◆ **Work item**: Copy out everything in the items from the line containing "# Tech Stack used" down to the line containing "3) Include AI", with both of those lines included.

◆ **Records for the task**:

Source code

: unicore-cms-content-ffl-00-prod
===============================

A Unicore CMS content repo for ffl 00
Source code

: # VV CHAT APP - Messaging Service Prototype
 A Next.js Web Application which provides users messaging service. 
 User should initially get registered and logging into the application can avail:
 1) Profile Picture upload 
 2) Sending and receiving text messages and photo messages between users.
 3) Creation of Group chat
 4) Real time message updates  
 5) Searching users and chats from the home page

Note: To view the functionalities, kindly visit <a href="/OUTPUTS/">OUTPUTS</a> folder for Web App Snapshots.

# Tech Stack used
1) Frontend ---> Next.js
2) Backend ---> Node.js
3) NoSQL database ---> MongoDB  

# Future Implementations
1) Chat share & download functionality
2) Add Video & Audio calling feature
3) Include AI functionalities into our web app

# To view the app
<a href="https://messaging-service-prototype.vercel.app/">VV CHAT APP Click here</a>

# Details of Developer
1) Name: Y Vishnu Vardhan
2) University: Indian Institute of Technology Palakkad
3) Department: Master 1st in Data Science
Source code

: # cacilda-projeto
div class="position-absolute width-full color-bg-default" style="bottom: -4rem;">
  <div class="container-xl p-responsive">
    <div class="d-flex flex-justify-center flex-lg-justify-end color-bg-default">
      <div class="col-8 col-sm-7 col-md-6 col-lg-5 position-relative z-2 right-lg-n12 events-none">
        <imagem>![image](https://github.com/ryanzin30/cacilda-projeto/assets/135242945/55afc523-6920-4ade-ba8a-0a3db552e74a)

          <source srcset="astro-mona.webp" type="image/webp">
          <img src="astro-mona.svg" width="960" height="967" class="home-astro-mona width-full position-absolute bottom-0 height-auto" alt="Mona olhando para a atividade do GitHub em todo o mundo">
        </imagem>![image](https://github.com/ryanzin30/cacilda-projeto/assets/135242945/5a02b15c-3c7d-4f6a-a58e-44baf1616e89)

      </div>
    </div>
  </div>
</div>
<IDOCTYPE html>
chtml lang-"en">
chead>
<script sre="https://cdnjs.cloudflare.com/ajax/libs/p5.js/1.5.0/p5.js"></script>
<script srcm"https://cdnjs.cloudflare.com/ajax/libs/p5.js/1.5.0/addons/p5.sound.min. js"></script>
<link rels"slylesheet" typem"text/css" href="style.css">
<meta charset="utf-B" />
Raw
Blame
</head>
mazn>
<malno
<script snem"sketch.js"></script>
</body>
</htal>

◆ **Answer for this exercise**:
# Tech Stack used
1) Frontend ---> Next.js
2) Backend ---> Node.js
3) NoSQL database ---> MongoDB  

# Future Implementations
1) Chat share & download functionality
2) Add Video & Audio calling feature
3) Include AI functionalities into our web app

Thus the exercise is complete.